Set to launch on Earth Day, Venyx World of London offers the Mother Earth collection that will donate 10% of the proceeds to SeaLegacy, a charity that is: ‘on a mission to create healthy and abundant oceans for us, and for the planet.’ The jewels are the most literal interpretation of Earth Day featuring miniature globes (above) and world maps made from gold and Azurmalachite. The Azurmalachite is surprisingly similar in colour and pattern to the sea as seen from above and the effect is intriguingly lifelike.
The British jeweller Annoushka, has spent her life in Sussex by the sea, so she too has chosen an ocean charity for her Earth Day jewels. The Hidden Reef collection (above) donates 10% of its sales to No More Plastic, a non-profit ocean preservation fund. “I decided I had to make a collection that honours the intense variety of life on the seabed, this unique ecology that we so rarely get to see,’ says founder Annoushka Ducas.
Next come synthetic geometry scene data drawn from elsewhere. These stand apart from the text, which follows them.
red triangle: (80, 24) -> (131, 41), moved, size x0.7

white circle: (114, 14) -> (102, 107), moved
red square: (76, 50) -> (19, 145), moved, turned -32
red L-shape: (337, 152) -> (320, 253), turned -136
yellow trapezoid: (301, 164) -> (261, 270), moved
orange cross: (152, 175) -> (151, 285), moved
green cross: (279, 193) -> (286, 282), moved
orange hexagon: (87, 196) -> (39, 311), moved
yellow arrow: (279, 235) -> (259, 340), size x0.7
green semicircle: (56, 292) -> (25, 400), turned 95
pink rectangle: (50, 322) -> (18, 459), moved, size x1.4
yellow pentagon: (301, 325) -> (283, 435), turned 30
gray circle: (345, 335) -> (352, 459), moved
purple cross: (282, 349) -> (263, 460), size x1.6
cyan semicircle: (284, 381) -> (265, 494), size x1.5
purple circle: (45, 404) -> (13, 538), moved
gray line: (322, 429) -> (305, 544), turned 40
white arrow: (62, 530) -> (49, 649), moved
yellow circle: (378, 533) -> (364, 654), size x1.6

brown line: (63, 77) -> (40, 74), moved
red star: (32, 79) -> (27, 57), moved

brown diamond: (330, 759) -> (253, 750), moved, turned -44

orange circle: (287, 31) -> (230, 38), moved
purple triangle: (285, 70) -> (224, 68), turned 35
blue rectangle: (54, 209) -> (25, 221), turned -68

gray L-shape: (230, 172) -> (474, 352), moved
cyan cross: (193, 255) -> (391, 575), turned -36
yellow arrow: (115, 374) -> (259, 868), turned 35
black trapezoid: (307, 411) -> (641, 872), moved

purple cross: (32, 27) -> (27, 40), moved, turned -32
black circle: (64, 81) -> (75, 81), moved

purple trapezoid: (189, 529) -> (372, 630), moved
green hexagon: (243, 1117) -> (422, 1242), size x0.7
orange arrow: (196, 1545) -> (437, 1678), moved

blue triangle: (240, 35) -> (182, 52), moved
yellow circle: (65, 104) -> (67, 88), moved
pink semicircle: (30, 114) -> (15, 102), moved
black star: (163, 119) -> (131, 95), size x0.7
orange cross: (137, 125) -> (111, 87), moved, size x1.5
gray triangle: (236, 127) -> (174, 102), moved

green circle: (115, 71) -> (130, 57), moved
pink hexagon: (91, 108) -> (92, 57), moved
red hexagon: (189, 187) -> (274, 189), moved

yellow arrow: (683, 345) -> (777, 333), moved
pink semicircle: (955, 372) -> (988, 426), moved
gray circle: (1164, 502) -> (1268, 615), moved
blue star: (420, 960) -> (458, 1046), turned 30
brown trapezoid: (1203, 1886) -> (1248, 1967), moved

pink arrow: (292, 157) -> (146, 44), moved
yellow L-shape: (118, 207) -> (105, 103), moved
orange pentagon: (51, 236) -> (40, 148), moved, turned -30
One of the pioneers of ethical jewellery is Pippa Small who is based in London’s boho-chic Notting Hill. Pippa has dedicated her career to making jewellery into a force for good. As an anthropologist, early on in her work, she realised that tribes in remote areas could use their jewellery-making traditions and skills to provide a livelihood and so protect them and their environment. Pippa re-trained and as well as running her own business based on ethical principles, has been involved in many charities including the Prince’s Trust. To mark Survival International's 50th anniversary in 2019, Pippa who is also a Survival International Ambassador, created a pendant with 20% of the sales going to the charity. The simple hand pendant is made from certified FairMined gold from the Yani mine in Bolivia and crafted by goldsmith Javier Poma in La Paz, the country's capital.
Patrick Mavros stands out as being one of the few high-end jewellers producing in Africa with a global presence. His links to Africa date back five generations and he is also founder of the luxury MavrosSafari business. As one of the most compelling lifestyle brands in this niche, Mavros brings his love for Africa into his jewels. Over the year the firm has supported different causes including the pangolin but this year sees the arrival of the Forged by the Ocean (above) bangles in silver and gold. 50% of the sales are donated to the Mauritius Wildlife Foundation to support their work in saving endangered species. What’s more the jewels are all made by hand in Mauritius using an ancient technique of melting gold or silver poured into a shape chiselled out of basalt, a volcanic stone that is found on the island’s beaches.